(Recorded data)

┌──

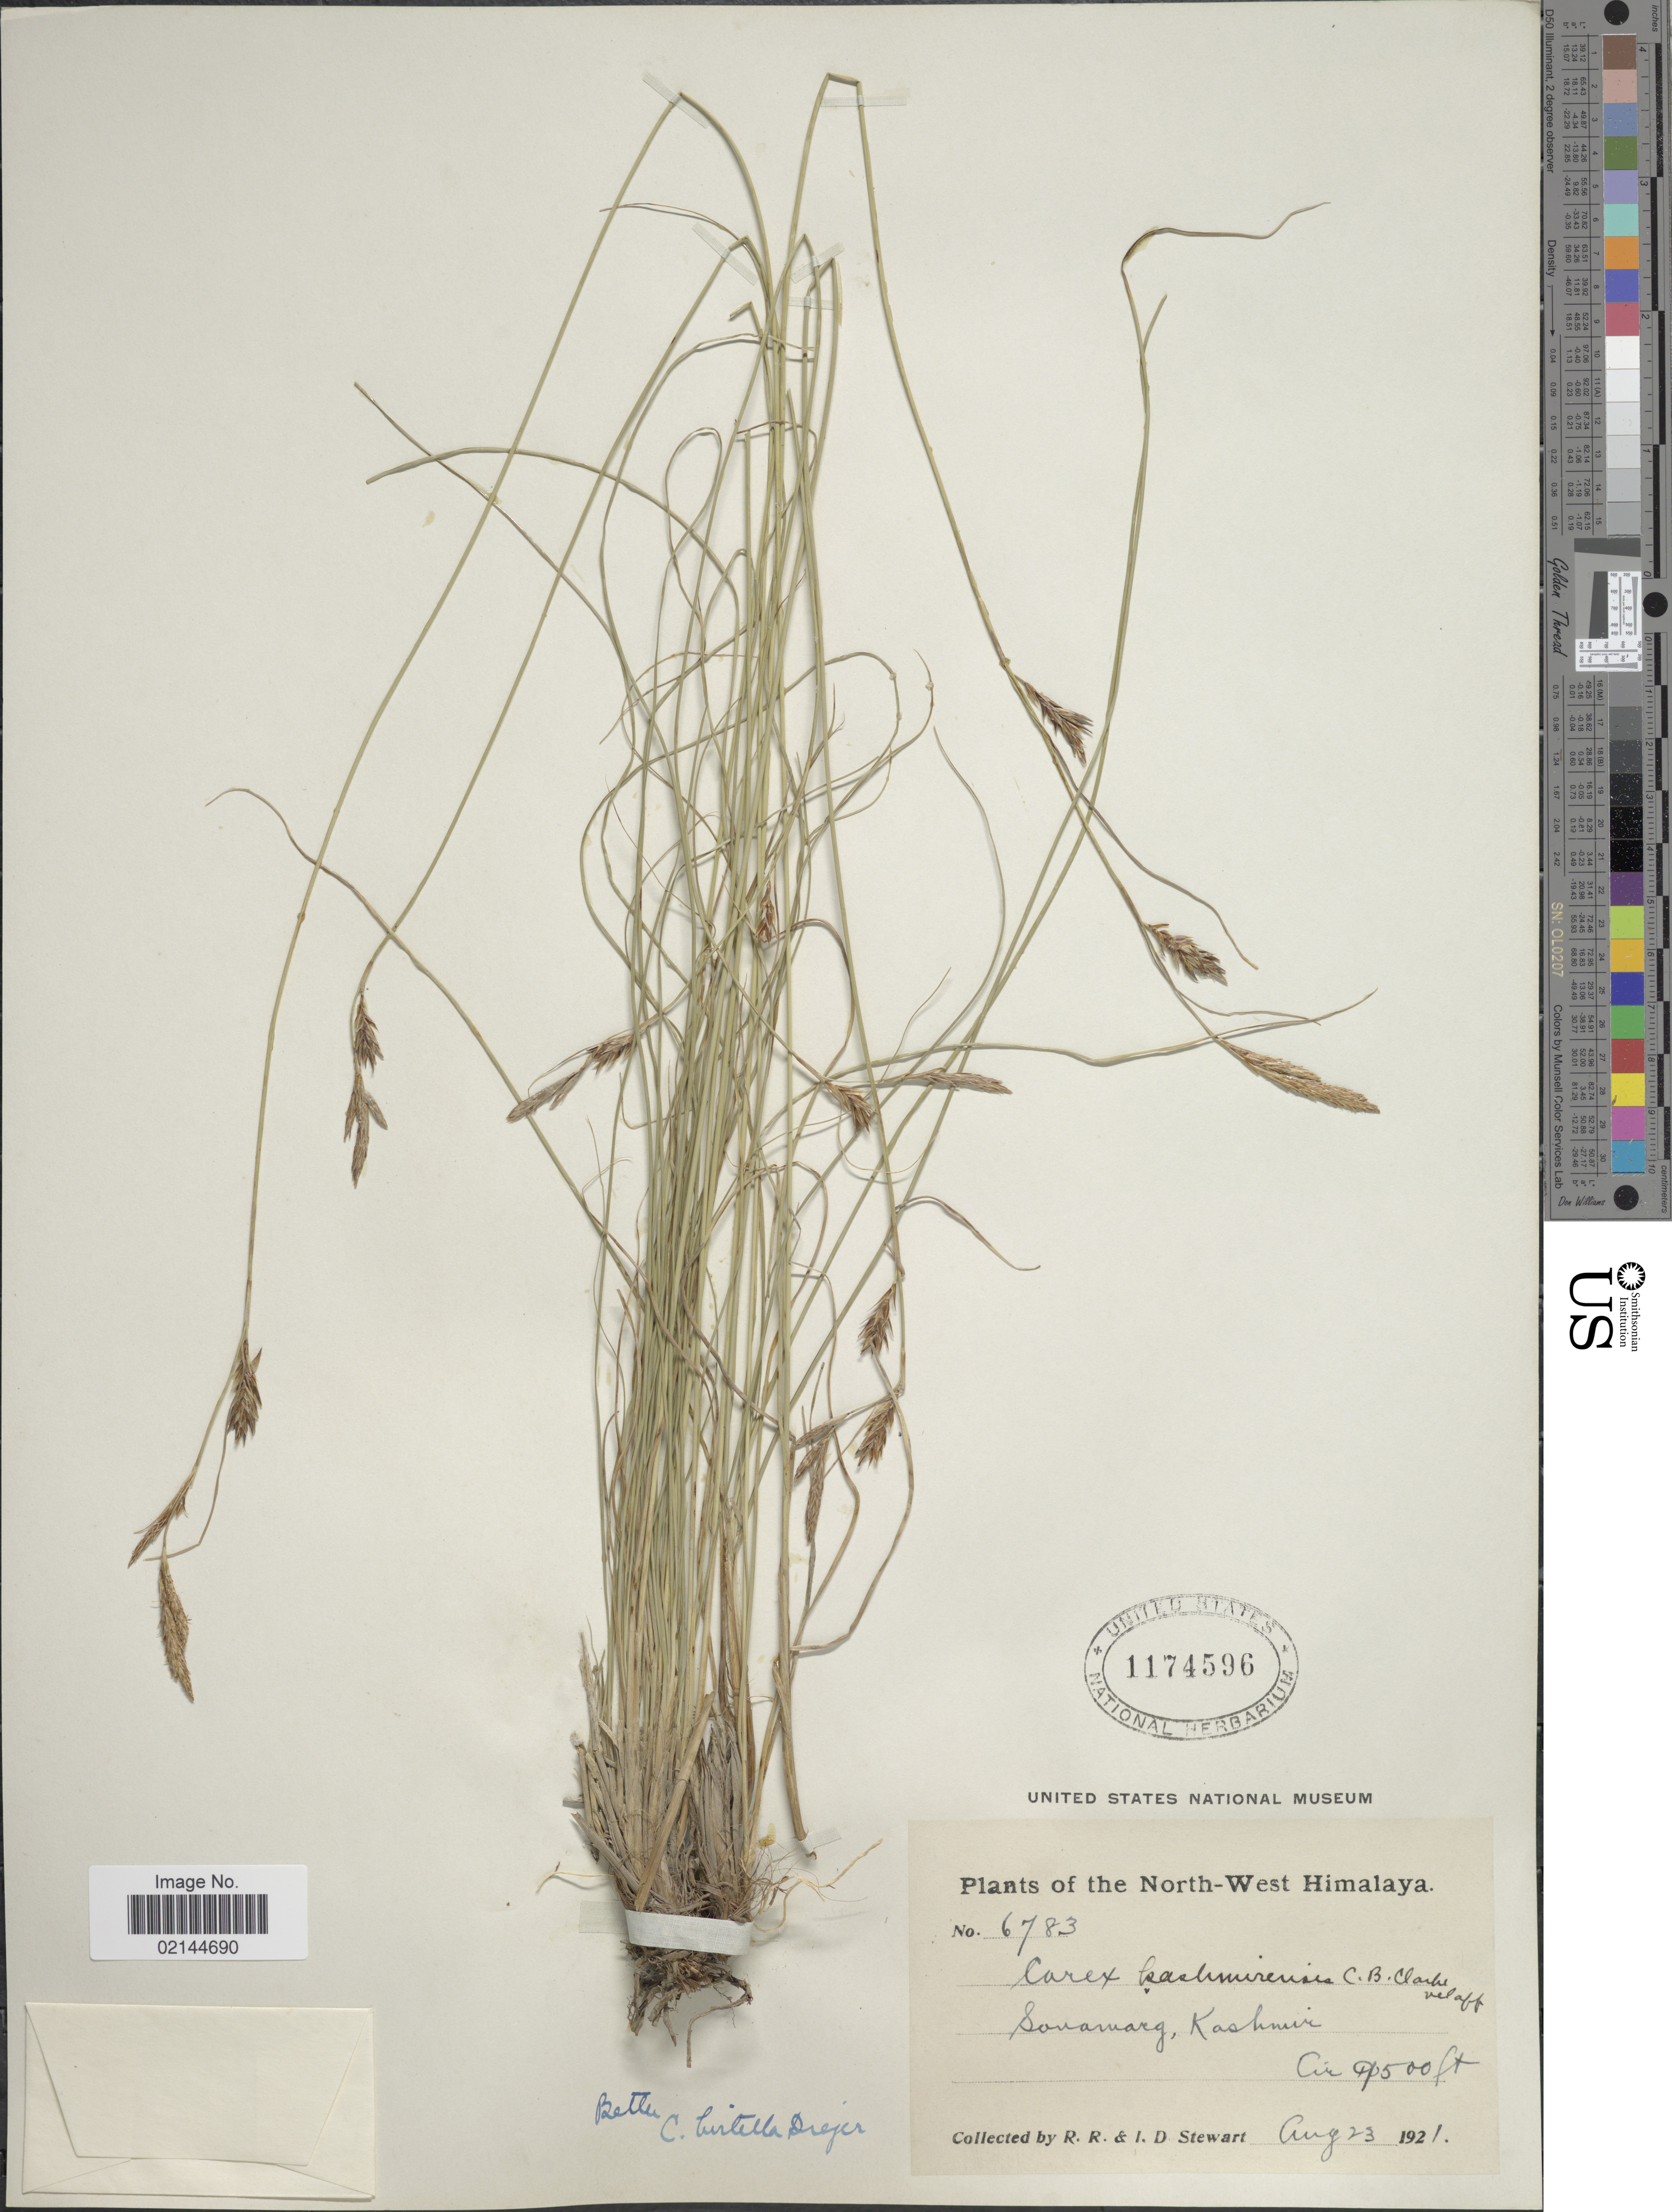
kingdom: Plantae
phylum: Tracheophyta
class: Liliopsida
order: Poales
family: Cyperaceae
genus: Carex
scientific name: Carex plectobasis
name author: V.I. Krecz.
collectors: R. R. Stewart & I. Stewart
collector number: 6783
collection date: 1921-08-23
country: India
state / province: Jammu and Kashmir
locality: North-West Himalaya. Sonamarg, Kashmir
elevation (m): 2896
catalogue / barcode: US 1174596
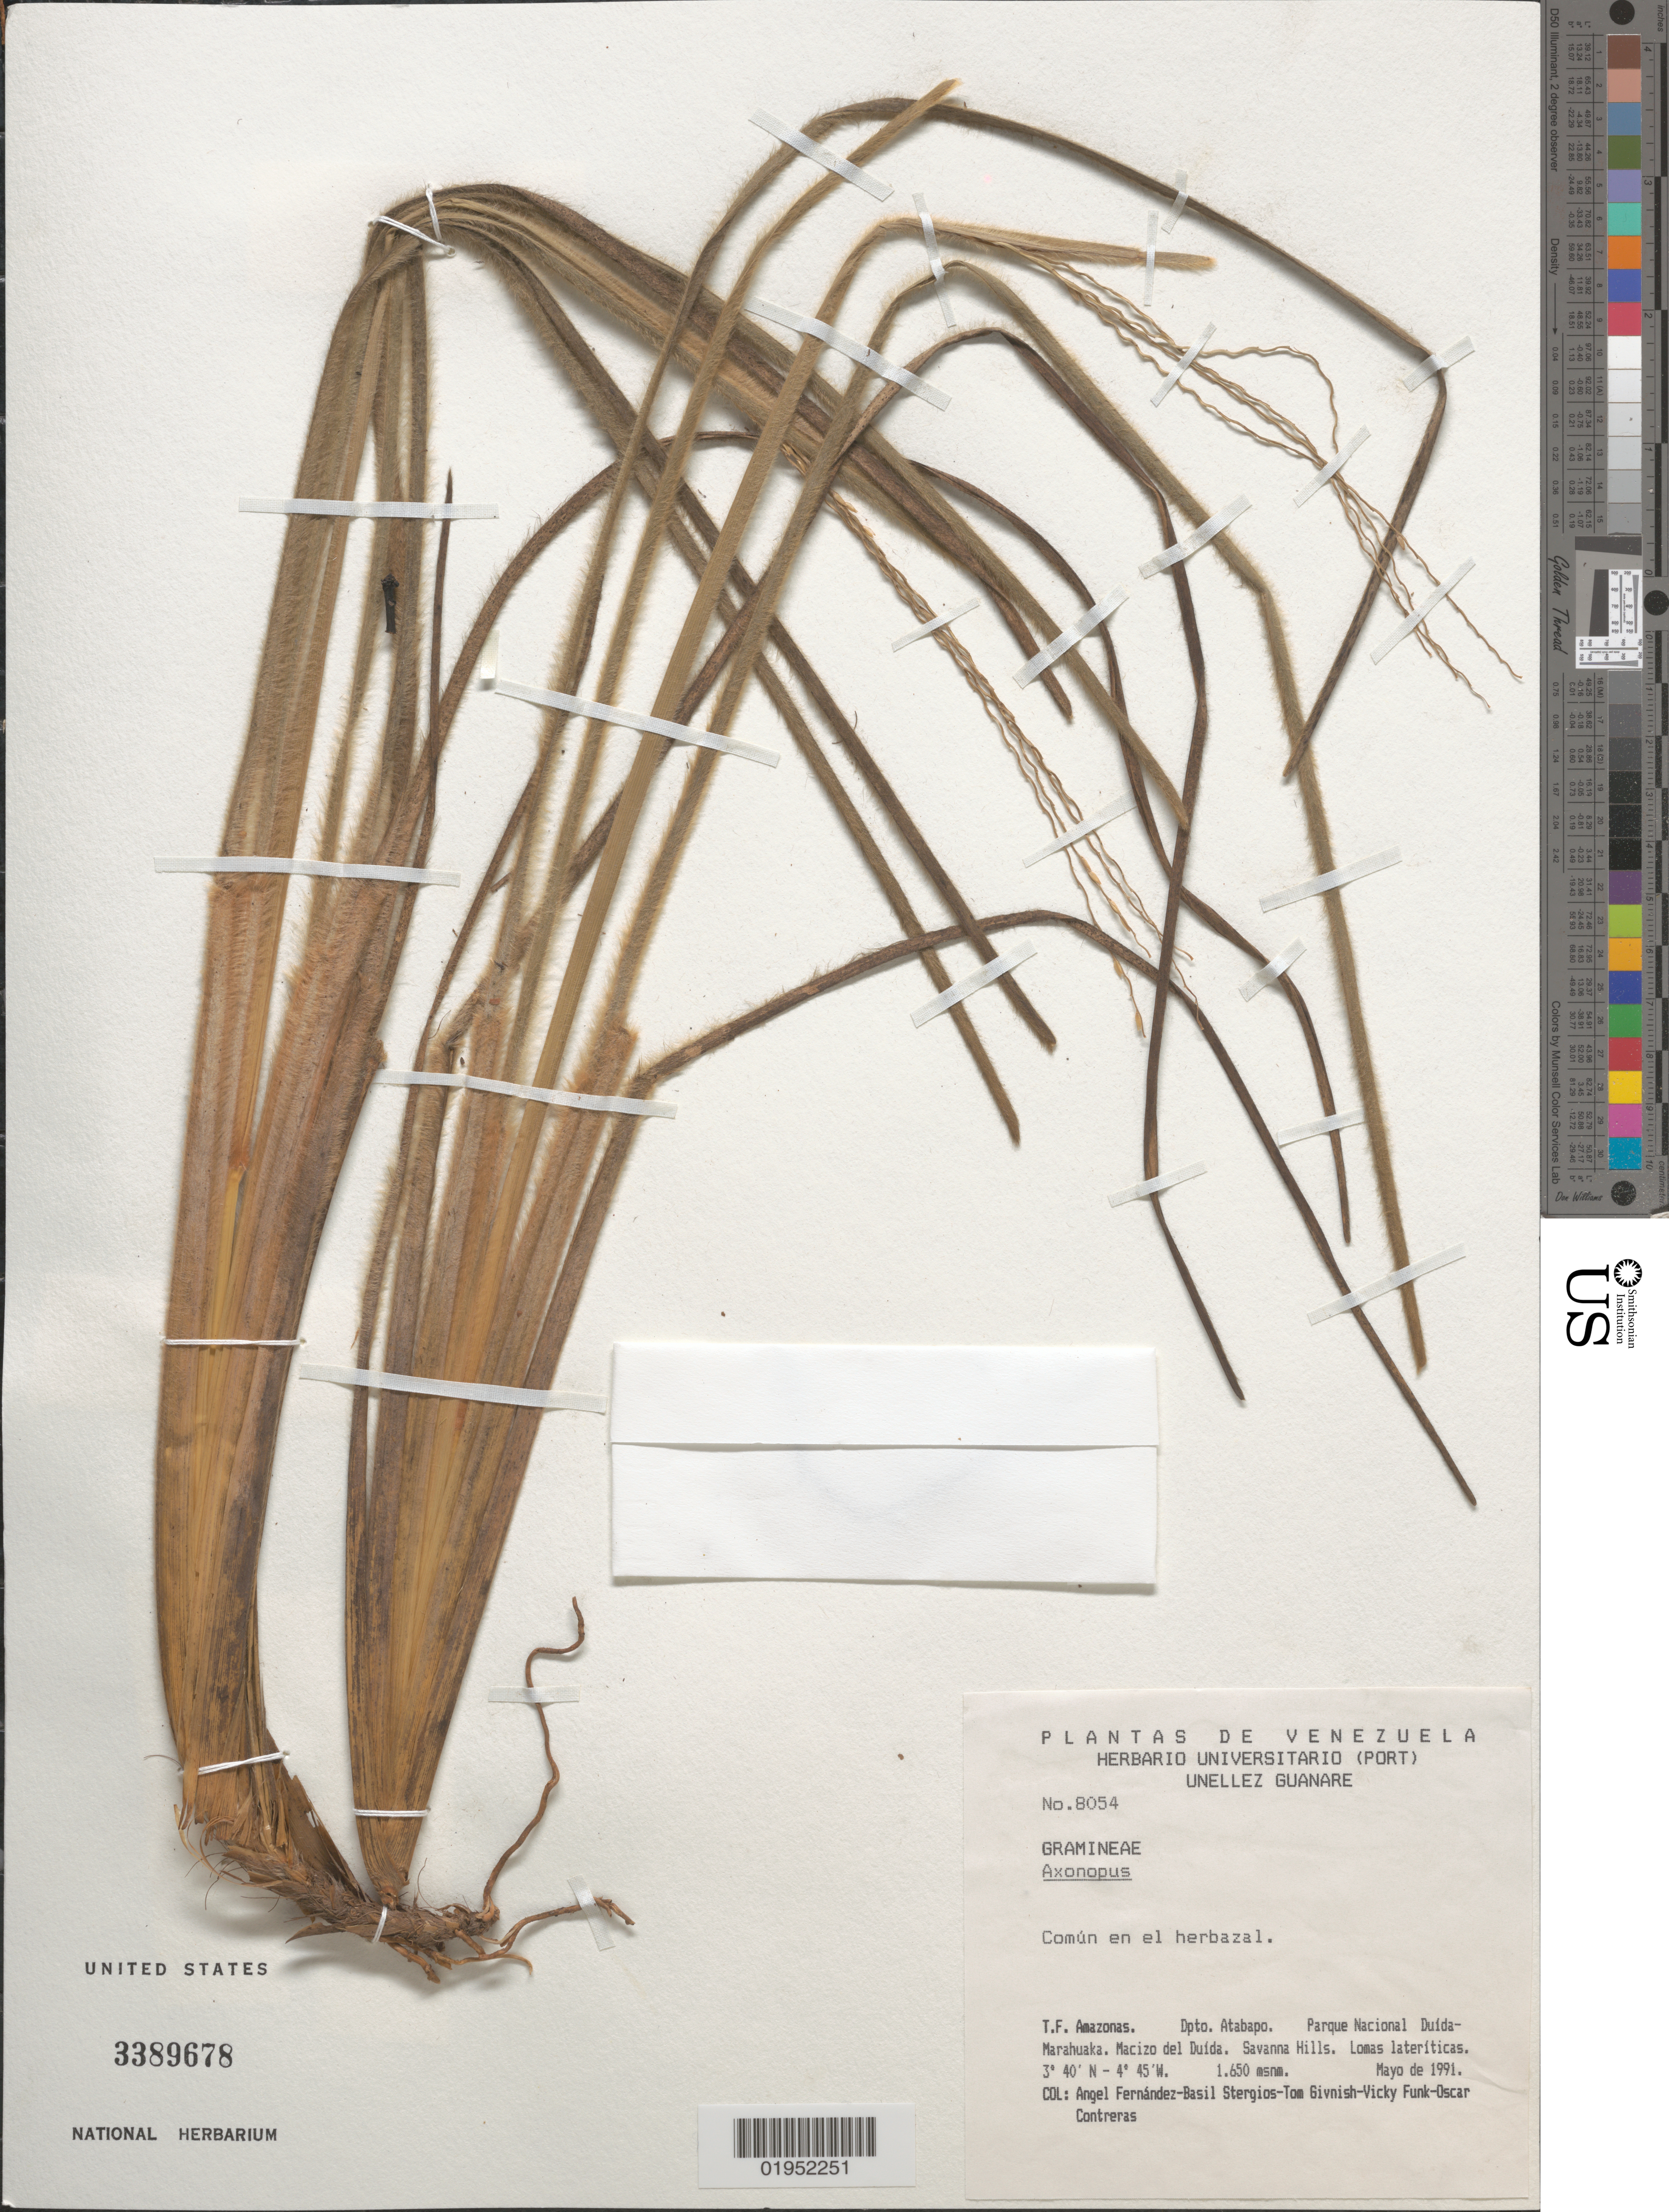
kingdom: Plantae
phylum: Tracheophyta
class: Liliopsida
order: Poales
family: Poaceae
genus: Axonopus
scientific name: Axonopus sp.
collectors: A. Fernández, B. G. Stergios, T. J. Givnish, V. Funk & O. Contreras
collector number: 8054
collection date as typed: Apr 1991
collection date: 1991-04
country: Venezuela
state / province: Amazonas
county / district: Atabapo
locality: Parque National Duida-Marahuaka, Macizo del Duida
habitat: Lomas lateriticas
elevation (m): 1650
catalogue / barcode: US 3389678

└──

→ **Goal of the exercise**
Return each line of the records that contains the string "date". Case counts.

→ **Solution**
collection date: 1921-08-23
collection date as typed: Apr 1991
collection date: 1991-04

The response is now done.